=== YOUR INSTRUCTIONS ===
Since the pictures are not wanted, retype the listing below exactly and without them.

*** Opening of DATA PROVIDED ***

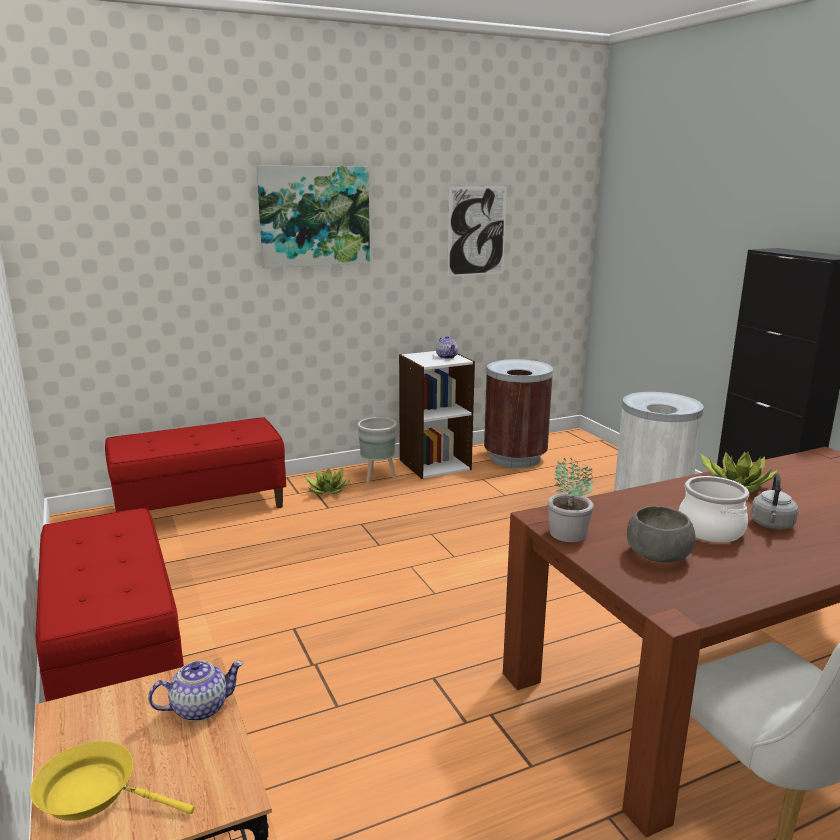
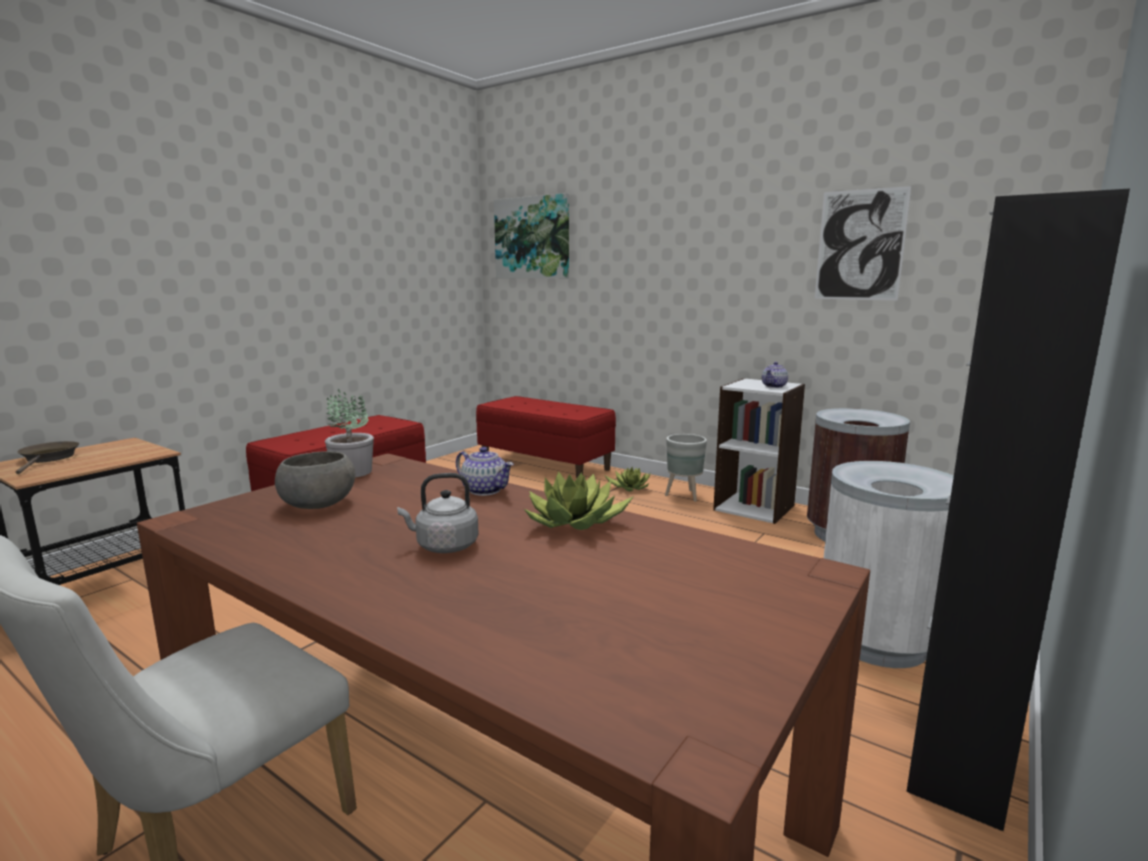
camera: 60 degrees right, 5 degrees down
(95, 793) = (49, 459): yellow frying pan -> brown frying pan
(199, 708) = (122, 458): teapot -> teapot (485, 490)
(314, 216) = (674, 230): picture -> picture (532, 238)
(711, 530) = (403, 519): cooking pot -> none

*** Close of DATA PROVIDED ***

=== TASK RESULT ===
camera: 60 degrees right, 5 degrees down
(95, 793) = (49, 459): yellow frying pan -> brown frying pan
(199, 708) = (122, 458): teapot -> teapot (485, 490)
(314, 216) = (674, 230): picture -> picture (532, 238)
(711, 530) = (403, 519): cooking pot -> none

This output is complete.